695.5
State Family Planning Policies in the Islamic and Arab Demographic Giants: Does Indonesia Offer a Path for Egypt to Achieve below-Replacement-Level Fertility to the Benefit or Detriment of Women?

Friday, July 18, 2014: 11:30 AM
Room: Booth 54
Oral Presentation
Andrzej KULCZYCKI , University of Alabama

Indonesia is the world's most populous Muslim-majority nation and Egypt has its largest Arab population. Both countries have similar overall and any modern-method contraceptive prevalence rates (61% and 58%) and levels of unmet need (12-13%). Fertility decline recently stalled in both countries, but at a lower level in Indonesia than in Egypt (2.6 and 3.0 births/woman, respectively).  In the mid-1960s, both countries established clinic-oriented national family planning programs with strong bureaucratic and financial support.

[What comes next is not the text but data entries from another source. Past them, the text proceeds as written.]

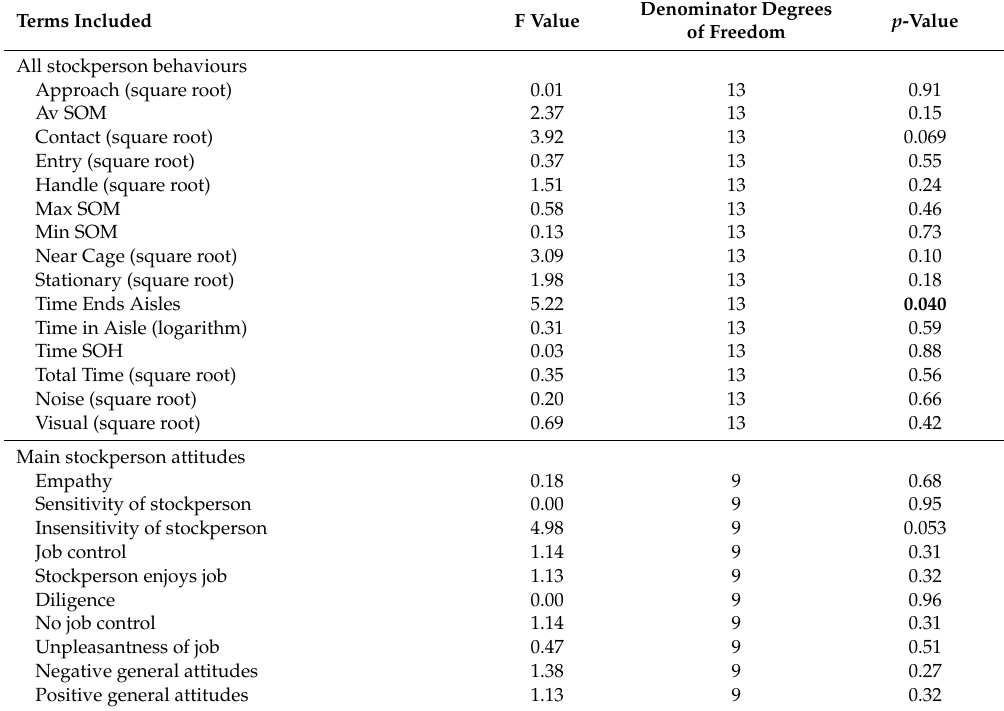
Figure 3. Relationship between albumen corticosterone concentration and the average withdrawal distance in the Stroll Test. Error bars represent 95% confidence intervals.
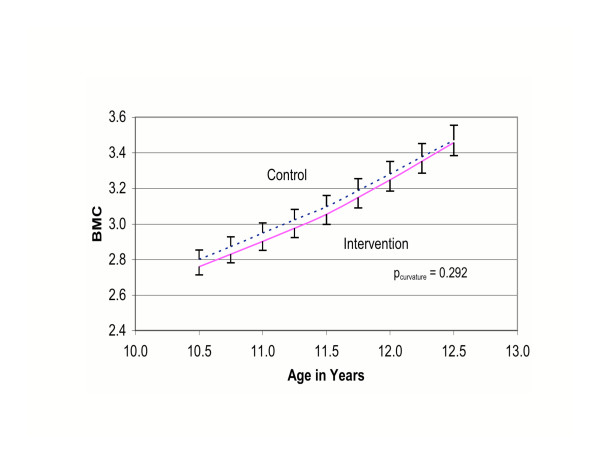
Femoral Neck of R. Hip: BMC (2xSE bars). CALGIRLS Study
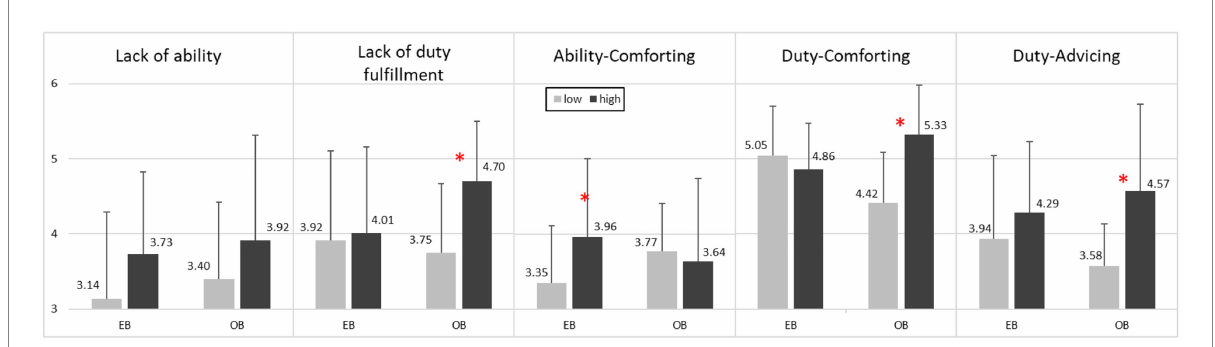
FIGURE 1 Mean scores of lack of ability, lack of duty fulfillment, ability-comforting, duty-comforting, and duty-advising feedback between low-and high- score groups in EB and OB. EB, Entity belief; OB, Obligation belief. Scores between low-and high-score of EB and OB groups were compared using two tailed t test. * p <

However, state policies led to skewed method choice with each country relying heavily on a single reversible method that accounts for over 50% of contraceptive use, reducing choices for women.  Also, each program each has recently hit trouble.  Indonesian politicians have shifted their attention and resources away from family planning.  Injectables are increasingly offered by local midwives with strong incentives and by more private providers. Indonesia now has the world's highest injectable use rate (32%), but reliance on long-acting contraception is weak.  The Egyptian program has poorer informed choice, higher discontinuation rates, and heavier reliance on public sector sources now undermined by ongoing political turmoil.  The IUD remains the most widely used method (36%), but 7% of women now use injectables, more than in other Arab states and possibly soon usurping pills as the second most common method.  We use survey data, documentary evidence, and key informant interviews to examine these developments further.  With certain caveats, the Indonesian experience offers lessons for instituting more solidly founded contraceptive and population policies and for accelerating the path toward replacement-level fertility in Egypt, notwithstanding its major societal turmoil. Increasing injectable use can help meet demands on the fragile state health system, make use of Egypt's underdeveloped community-based channels, and may serve as a catalyst for other Arab states to help them reach more sustainable population and development trajectories.